(Exercise) For the data below, please report each line where the word "PELÍCULA" is found.

Saved entries:
⟨

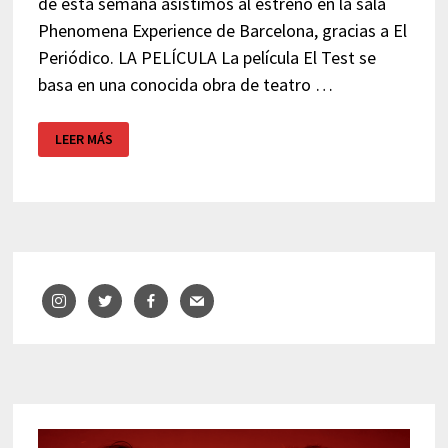
de esta semana asistimos al estreno en la sala
Phenomena Experience de Barcelona, gracias a El
Periódico. LA PELÍCULA La película El Test se
basa en una conocida obra de teatro …
PELÍCULA
LEER MÁS
EL
TEST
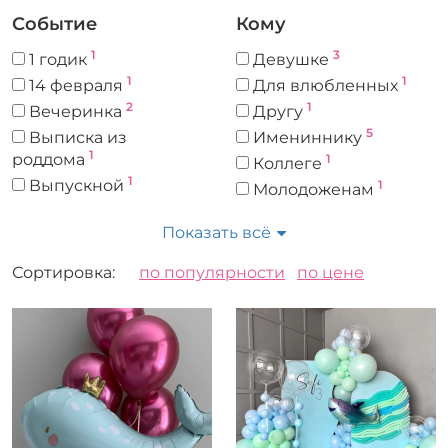
Событие
Кому
1
3
1 годик
Девушке
1
1
14 февраля
Для влюбленных
2
1
Вечеринка
Другу
5
Выписка из
Имениннику
1
роддома
1
Коллеге
1
Выпускной
1
Молодоженам
Выпускной в детском
2
Мужчине
4
Показать всё
саду
17
Ребенку
13
День рождения
Сортировка:
по популярности
по цене
12
Детский праздник
1
Корпоратив
Цвет
Форма
7
Круглый
12
Фигурный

⟩

(Completed task)
Periódico. LA PELÍCULA La película El Test se
PELÍCULA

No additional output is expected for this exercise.